Рета отступила на шаг, сказала: «Да» — быстро отошла, откинула крючок калитки и закрыла ее за собой.
Глава 10
Джеймс Лесситер возвращался из Лентона. Он любил ездить вот так — ночью по загородному шоссе, когда фары расстилают перед машиной освещенную дорожку и остается только катить по ней. Это вызывало ощущение неограниченной власти. Он не отдавал себе отчет, но чувствовал себя так, как будто перед ним расстилается сама жизнь. Он заработал очень много денег и ожидал, что их станет еще больше. Когда появляется определенное количество денег, дальше они уже множатся сами по себе. Деньги — это власть. Джеймс подумал о том мальчике, который уезжал из Меллинг-хауса более двадцати лет назад, и испытал нечто вроде триумфа. Как он был прав! Вместо того чтобы тонуть вместе с кораблем, который за три поколения накренился и осел, он обрубил концы и выбрался на берег. Сожалений у него не было. С домом надо расстаться. Если ему понадобится загородный дом, найдутся места повеселее Меллинга. Кому в наши дни нужен огромный барак, построенный в те времена, когда гости жили неделями, когда требовался большой штат прислуги! Сейчас нужно что-то современное, необременительное — большая комната, где принимают друзей, и полдюжины спален. А пока Джеймс собирался наслаждаться. У него была парочка должников, и он с удовольствием ожидал от них выплат. Очень приятно, когда имеешь возможность вершить свой собственный суд.
Миновав высокие колонны, он въехал в Меллинг-хаус. Свет фар скользил по дороге, высвечивал мелкий гравий, бил по ярко-зеленым кустам остролиста и рододендрона. В этом свете он уловил какое-то быстрое движение в густых кустах, но не мог бы поручиться, что именно увидел. Может, мальчик-рассыльный уступил дорогу машине, а может, кто-то заходил в гости к Мейхью. Потом он вспомнил, что сегодня у них полдня выходные, и они уехали в Лентон. Миссис Мейхью спрашивала у него разрешения. В столовой его должен ждать холодный ужин.

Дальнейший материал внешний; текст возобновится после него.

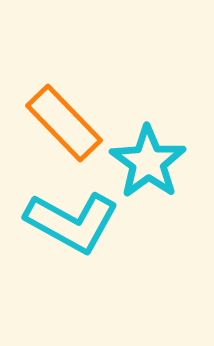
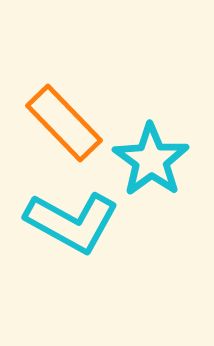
cyan star: moved 3 px right, 2 px up
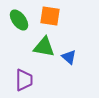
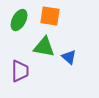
green ellipse: rotated 65 degrees clockwise
purple trapezoid: moved 4 px left, 9 px up
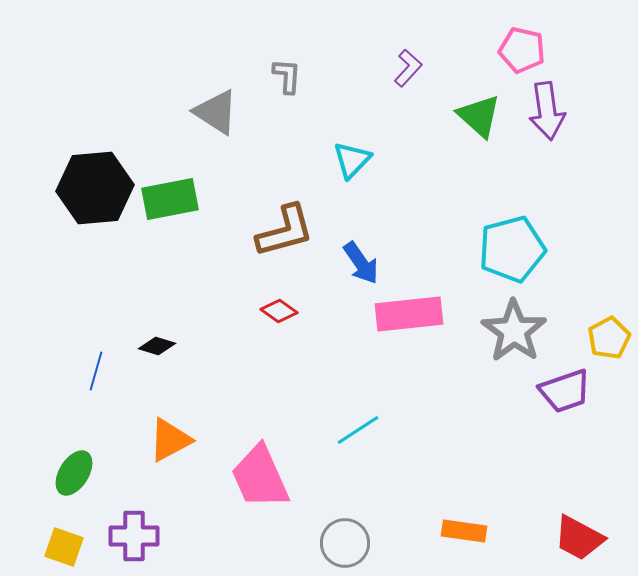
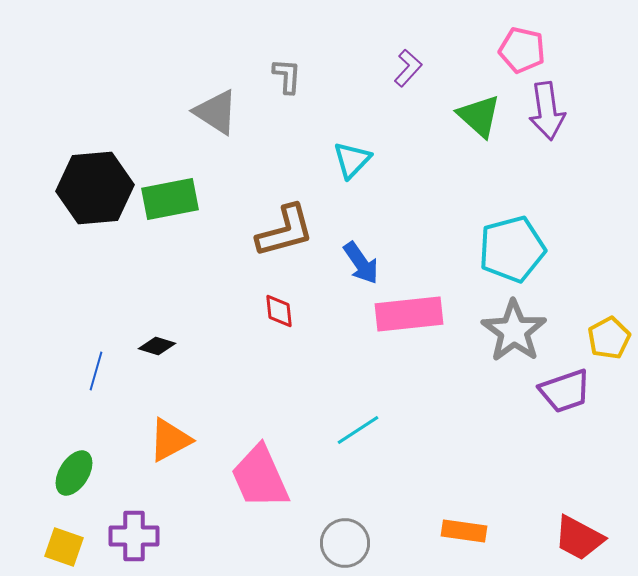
red diamond: rotated 48 degrees clockwise
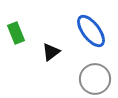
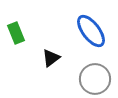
black triangle: moved 6 px down
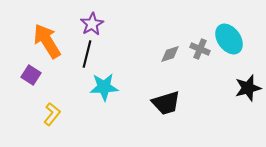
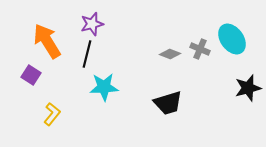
purple star: rotated 15 degrees clockwise
cyan ellipse: moved 3 px right
gray diamond: rotated 40 degrees clockwise
black trapezoid: moved 2 px right
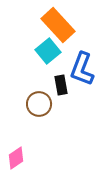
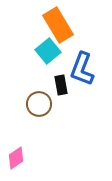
orange rectangle: rotated 12 degrees clockwise
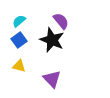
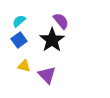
black star: rotated 15 degrees clockwise
yellow triangle: moved 5 px right
purple triangle: moved 5 px left, 4 px up
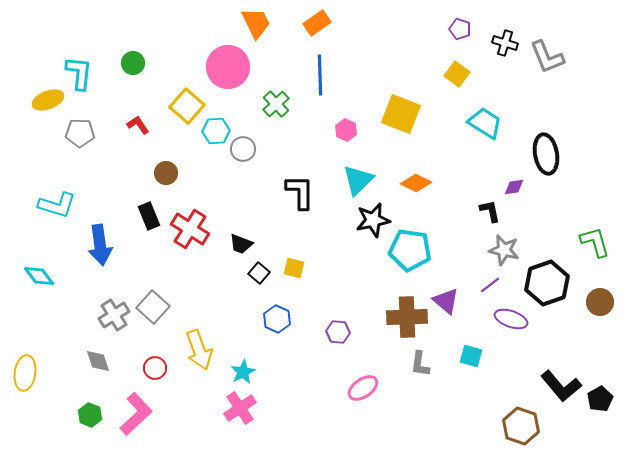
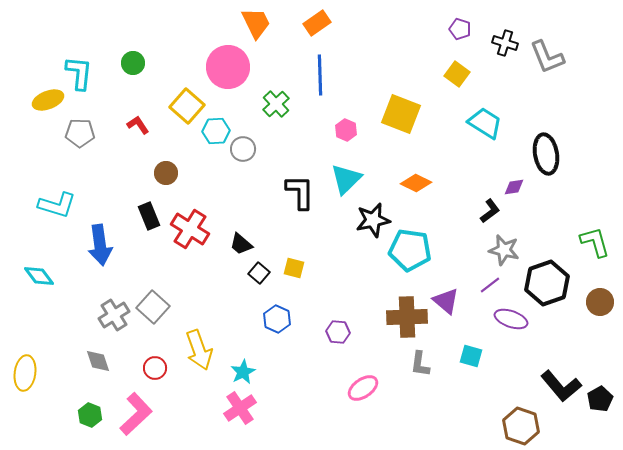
cyan triangle at (358, 180): moved 12 px left, 1 px up
black L-shape at (490, 211): rotated 65 degrees clockwise
black trapezoid at (241, 244): rotated 20 degrees clockwise
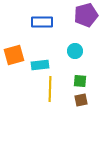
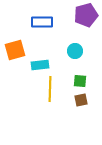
orange square: moved 1 px right, 5 px up
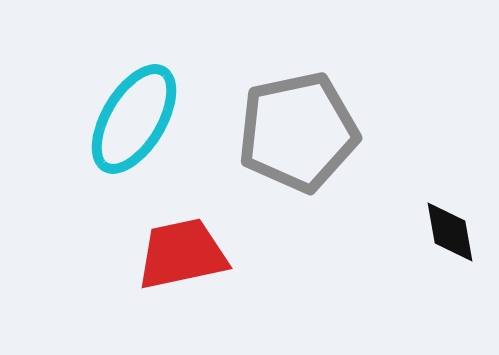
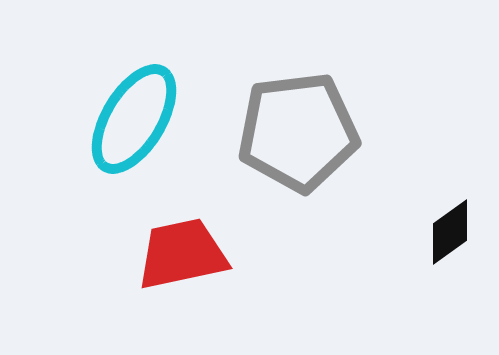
gray pentagon: rotated 5 degrees clockwise
black diamond: rotated 64 degrees clockwise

Джеймс въехал в гараж, довольный тем, что дом будет в его распоряжении — хорошая возможность тщательно обыскать спальню и гостиную матери. Он собрался найти ее записи. Наверное, они в одной из этих двух комнат. Мать была уже слаба и не спускалась вниз.

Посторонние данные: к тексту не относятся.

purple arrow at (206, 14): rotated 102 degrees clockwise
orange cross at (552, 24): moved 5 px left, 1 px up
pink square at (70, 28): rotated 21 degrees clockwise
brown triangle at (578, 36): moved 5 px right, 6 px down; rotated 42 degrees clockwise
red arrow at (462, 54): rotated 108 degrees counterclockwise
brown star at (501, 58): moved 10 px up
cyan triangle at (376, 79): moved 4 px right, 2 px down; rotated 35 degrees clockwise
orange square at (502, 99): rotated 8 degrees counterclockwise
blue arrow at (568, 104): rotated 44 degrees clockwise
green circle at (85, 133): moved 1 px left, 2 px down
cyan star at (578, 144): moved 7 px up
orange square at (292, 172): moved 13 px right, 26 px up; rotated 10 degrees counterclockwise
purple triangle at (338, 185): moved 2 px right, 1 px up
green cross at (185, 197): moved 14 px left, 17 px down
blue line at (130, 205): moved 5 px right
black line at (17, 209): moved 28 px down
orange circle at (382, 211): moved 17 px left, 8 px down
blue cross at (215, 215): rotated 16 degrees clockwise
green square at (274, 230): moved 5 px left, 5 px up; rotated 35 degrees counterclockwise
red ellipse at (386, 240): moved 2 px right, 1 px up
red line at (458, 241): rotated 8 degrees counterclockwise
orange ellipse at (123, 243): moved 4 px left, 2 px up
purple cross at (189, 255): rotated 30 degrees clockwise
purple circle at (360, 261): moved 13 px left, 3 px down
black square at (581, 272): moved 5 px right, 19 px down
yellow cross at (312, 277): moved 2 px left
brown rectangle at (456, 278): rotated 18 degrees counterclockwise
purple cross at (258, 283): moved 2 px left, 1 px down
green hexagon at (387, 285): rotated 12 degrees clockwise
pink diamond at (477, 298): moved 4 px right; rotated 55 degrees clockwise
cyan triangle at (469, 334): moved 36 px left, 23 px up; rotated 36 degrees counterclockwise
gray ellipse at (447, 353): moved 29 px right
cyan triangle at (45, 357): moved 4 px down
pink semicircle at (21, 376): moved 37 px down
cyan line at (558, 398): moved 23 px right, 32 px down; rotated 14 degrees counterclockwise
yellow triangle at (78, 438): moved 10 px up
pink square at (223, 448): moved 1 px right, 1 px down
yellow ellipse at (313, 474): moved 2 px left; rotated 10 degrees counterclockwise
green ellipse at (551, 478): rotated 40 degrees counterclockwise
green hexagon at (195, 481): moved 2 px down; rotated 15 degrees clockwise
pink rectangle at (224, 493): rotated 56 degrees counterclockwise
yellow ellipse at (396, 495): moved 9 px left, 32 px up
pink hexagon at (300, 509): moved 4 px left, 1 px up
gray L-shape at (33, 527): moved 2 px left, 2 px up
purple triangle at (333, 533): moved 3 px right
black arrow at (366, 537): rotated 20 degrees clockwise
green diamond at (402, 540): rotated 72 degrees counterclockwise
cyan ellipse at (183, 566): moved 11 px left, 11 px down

Он вошел, щелкнул выключателем. Человек, который только что мелькнул на дороге, остановился и стал смотреть на него через большие освещенные окна.
Много позже в хорошенькой комнате Катерины зазвонил телефон. Она отложила книгу, сняла трубку и, услышав голос Джеймса Лесситера, напряглась.
— Это ты, Катерина? Я решил — ты будешь рада узнать, что я отыскал эту бумагу.
— О-о… — Она и под угрозой смерти не нашлась бы, что на это сказать.
— Я боялся, что она уничтожена, потому что мистер Хоулдернесс забрал все бумаги, которые смог найти, а миссис Мейхью говорила, что ты ходила туда-сюда.
Катерина прижала руку к горлу.
— Я помогала чем могла.
— Не сомневаюсь. Как ты думаешь, где она была?
— Понятия не имею.
У нее пересохло во рту, но нельзя допустить, чтобы он слышал, как изменился ее голос.
— Ни за что не догадаешься — ведь ты не догадалась, правда? Она была в томе проповедей последнего викария. Я помню, как их напечатали, и он отдал один экземпляр матери… Она была уверена, что туда никто не заглянет. Я и сам-то нашел потому, что, когда все уже перерыл, стал вынимать и трясти книги из ее шкафа. Настойчивость вознаграждается!
Катерина молчала, только часто дышала. Этот звук достиг ушей Джеймса Лесситера и доставил ему море удовольствия.
— Так вот, — бодро сказал он, — ты будешь в восторге: этот документ очень четко обрисовывает твое положение. Поначалу предполагалось, что ты будешь платить номинальную ренту — десять шилингов в месяц. Но после двух выплат об этом ничего не говорится и вопрос ренты больше не поднимался. Что касается мебели… Ты что-то сказала?